## [Written task]
Write out the text of every one of the records below line for line, changing nothing.

## [Data for the task]
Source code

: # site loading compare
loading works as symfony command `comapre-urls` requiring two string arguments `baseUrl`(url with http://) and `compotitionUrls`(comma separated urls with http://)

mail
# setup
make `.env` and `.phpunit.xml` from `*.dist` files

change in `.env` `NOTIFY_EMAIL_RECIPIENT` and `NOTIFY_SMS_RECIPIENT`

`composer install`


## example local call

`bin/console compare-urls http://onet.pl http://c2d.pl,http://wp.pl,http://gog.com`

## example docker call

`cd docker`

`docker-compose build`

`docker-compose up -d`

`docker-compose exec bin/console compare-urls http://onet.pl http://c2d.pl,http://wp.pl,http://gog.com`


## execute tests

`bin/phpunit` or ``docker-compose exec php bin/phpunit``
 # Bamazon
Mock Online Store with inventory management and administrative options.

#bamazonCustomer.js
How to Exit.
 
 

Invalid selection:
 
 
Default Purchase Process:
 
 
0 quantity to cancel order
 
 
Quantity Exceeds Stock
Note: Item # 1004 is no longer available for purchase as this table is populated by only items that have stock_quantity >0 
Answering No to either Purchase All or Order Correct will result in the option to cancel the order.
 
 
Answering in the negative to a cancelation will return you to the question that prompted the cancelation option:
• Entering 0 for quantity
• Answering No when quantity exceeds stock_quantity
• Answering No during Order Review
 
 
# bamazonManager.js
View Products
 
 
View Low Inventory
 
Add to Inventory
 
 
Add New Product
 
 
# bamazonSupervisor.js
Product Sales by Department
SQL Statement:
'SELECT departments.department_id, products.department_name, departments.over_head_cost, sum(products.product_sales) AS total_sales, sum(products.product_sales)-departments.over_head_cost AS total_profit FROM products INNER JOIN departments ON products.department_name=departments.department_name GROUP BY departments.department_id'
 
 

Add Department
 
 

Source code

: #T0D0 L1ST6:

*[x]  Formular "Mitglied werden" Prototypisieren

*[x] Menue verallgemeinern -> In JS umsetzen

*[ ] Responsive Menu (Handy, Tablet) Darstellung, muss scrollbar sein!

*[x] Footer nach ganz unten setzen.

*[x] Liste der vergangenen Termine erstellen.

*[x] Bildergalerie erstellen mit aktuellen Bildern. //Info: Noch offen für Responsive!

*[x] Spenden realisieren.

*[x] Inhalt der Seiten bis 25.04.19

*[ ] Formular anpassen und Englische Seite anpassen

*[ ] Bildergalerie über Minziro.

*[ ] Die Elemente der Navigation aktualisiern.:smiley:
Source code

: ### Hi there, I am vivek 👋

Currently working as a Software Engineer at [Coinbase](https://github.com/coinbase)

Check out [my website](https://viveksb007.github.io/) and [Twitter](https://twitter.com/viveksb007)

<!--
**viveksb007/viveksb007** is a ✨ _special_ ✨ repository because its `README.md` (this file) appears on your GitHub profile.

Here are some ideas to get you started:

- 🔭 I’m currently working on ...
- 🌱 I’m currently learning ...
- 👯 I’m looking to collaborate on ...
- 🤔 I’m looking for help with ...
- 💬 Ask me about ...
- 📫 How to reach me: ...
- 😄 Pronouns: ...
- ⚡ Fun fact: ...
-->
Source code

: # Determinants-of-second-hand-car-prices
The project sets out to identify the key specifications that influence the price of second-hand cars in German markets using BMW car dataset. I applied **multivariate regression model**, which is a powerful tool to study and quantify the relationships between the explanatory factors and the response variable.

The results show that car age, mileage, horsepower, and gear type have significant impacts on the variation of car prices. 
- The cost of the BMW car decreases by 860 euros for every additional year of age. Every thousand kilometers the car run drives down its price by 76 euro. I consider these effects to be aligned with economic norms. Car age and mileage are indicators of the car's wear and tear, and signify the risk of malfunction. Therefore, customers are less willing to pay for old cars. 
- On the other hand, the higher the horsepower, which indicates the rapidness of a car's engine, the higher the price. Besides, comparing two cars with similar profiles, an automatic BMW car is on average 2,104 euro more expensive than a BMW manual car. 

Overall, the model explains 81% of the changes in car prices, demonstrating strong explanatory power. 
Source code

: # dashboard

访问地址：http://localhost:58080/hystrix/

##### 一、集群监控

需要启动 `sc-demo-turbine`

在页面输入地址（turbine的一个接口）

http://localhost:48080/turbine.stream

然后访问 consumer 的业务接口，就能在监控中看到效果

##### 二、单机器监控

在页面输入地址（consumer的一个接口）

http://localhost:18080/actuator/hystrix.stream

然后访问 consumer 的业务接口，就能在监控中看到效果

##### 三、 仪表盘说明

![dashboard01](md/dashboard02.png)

## [Answer]
Source code

: # site loading compare
loading works as symfony command `comapre-urls` requiring two string arguments `baseUrl`(url with http://) and `compotitionUrls`(comma separated urls with http://)

mail
# setup
make `.env` and `.phpunit.xml` from `*.dist` files

change in `.env` `NOTIFY_EMAIL_RECIPIENT` and `NOTIFY_SMS_RECIPIENT`

`composer install`


## example local call

`bin/console compare-urls http://onet.pl http://c2d.pl,http://wp.pl,http://gog.com`

## example docker call

`cd docker`

`docker-compose build`

`docker-compose up -d`

`docker-compose exec bin/console compare-urls http://onet.pl http://c2d.pl,http://wp.pl,http://gog.com`


## execute tests

`bin/phpunit` or ``docker-compose exec php bin/phpunit``
 # Bamazon
Mock Online Store with inventory management and administrative options.

#bamazonCustomer.js
How to Exit.
 
 

Invalid selection:
 
 
Default Purchase Process:
 
 
0 quantity to cancel order
 
 
Quantity Exceeds Stock
Note: Item # 1004 is no longer available for purchase as this table is populated by only items that have stock_quantity >0 
Answering No to either Purchase All or Order Correct will result in the option to cancel the order.
 
 
Answering in the negative to a cancelation will return you to the question that prompted the cancelation option:
• Entering 0 for quantity
• Answering No when quantity exceeds stock_quantity
• Answering No during Order Review
 
 
# bamazonManager.js
View Products
 
 
View Low Inventory
 
Add to Inventory
 
 
Add New Product
 
 
# bamazonSupervisor.js
Product Sales by Department
SQL Statement:
'SELECT departments.department_id, products.department_name, departments.over_head_cost, sum(products.product_sales) AS total_sales, sum(products.product_sales)-departments.over_head_cost AS total_profit FROM products INNER JOIN departments ON products.department_name=departments.department_name GROUP BY departments.department_id'
 
 

Add Department
 
 

Source code

: #T0D0 L1ST6:

*[x]  Formular "Mitglied werden" Prototypisieren

*[x] Menue verallgemeinern -> In JS umsetzen

*[ ] Responsive Menu (Handy, Tablet) Darstellung, muss scrollbar sein!

*[x] Footer nach ganz unten setzen.

*[x] Liste der vergangenen Termine erstellen.

*[x] Bildergalerie erstellen mit aktuellen Bildern. //Info: Noch offen für Responsive!

*[x] Spenden realisieren.

*[x] Inhalt der Seiten bis 25.04.19

*[ ] Formular anpassen und Englische Seite anpassen

*[ ] Bildergalerie über Minziro.

*[ ] Die Elemente der Navigation aktualisiern.:smiley:
Source code

: ### Hi there, I am vivek 👋

Currently working as a Software Engineer at [Coinbase](https://github.com/coinbase)

Check out [my website](https://viveksb007.github.io/) and [Twitter](https://twitter.com/viveksb007)

<!--
**viveksb007/viveksb007** is a ✨ _special_ ✨ repository because its `README.md` (this file) appears on your GitHub profile.

Here are some ideas to get you started:

- 🔭 I’m currently working on ...
- 🌱 I’m currently learning ...
- 👯 I’m looking to collaborate on ...
- 🤔 I’m looking for help with ...
- 💬 Ask me about ...
- 📫 How to reach me: ...
- 😄 Pronouns: ...
- ⚡ Fun fact: ...
-->
Source code

: # Determinants-of-second-hand-car-prices
The project sets out to identify the key specifications that influence the price of second-hand cars in German markets using BMW car dataset. I applied **multivariate regression model**, which is a powerful tool to study and quantify the relationships between the explanatory factors and the response variable.

The results show that car age, mileage, horsepower, and gear type have significant impacts on the variation of car prices. 
- The cost of the BMW car decreases by 860 euros for every additional year of age. Every thousand kilometers the car run drives down its price by 76 euro. I consider these effects to be aligned with economic norms. Car age and mileage are indicators of the car's wear and tear, and signify the risk of malfunction. Therefore, customers are less willing to pay for old cars. 
- On the other hand, the higher the horsepower, which indicates the rapidness of a car's engine, the higher the price. Besides, comparing two cars with similar profiles, an automatic BMW car is on average 2,104 euro more expensive than a BMW manual car. 

Overall, the model explains 81% of the changes in car prices, demonstrating strong explanatory power. 
Source code

: # dashboard

访问地址：http://localhost:58080/hystrix/

##### 一、集群监控

需要启动 `sc-demo-turbine`

在页面输入地址（turbine的一个接口）

http://localhost:48080/turbine.stream

然后访问 consumer 的业务接口，就能在监控中看到效果

##### 二、单机器监控

在页面输入地址（consumer的一个接口）

http://localhost:18080/actuator/hystrix.stream

然后访问 consumer 的业务接口，就能在监控中看到效果

##### 三、 仪表盘说明

![dashboard01](md/dashboard02.png)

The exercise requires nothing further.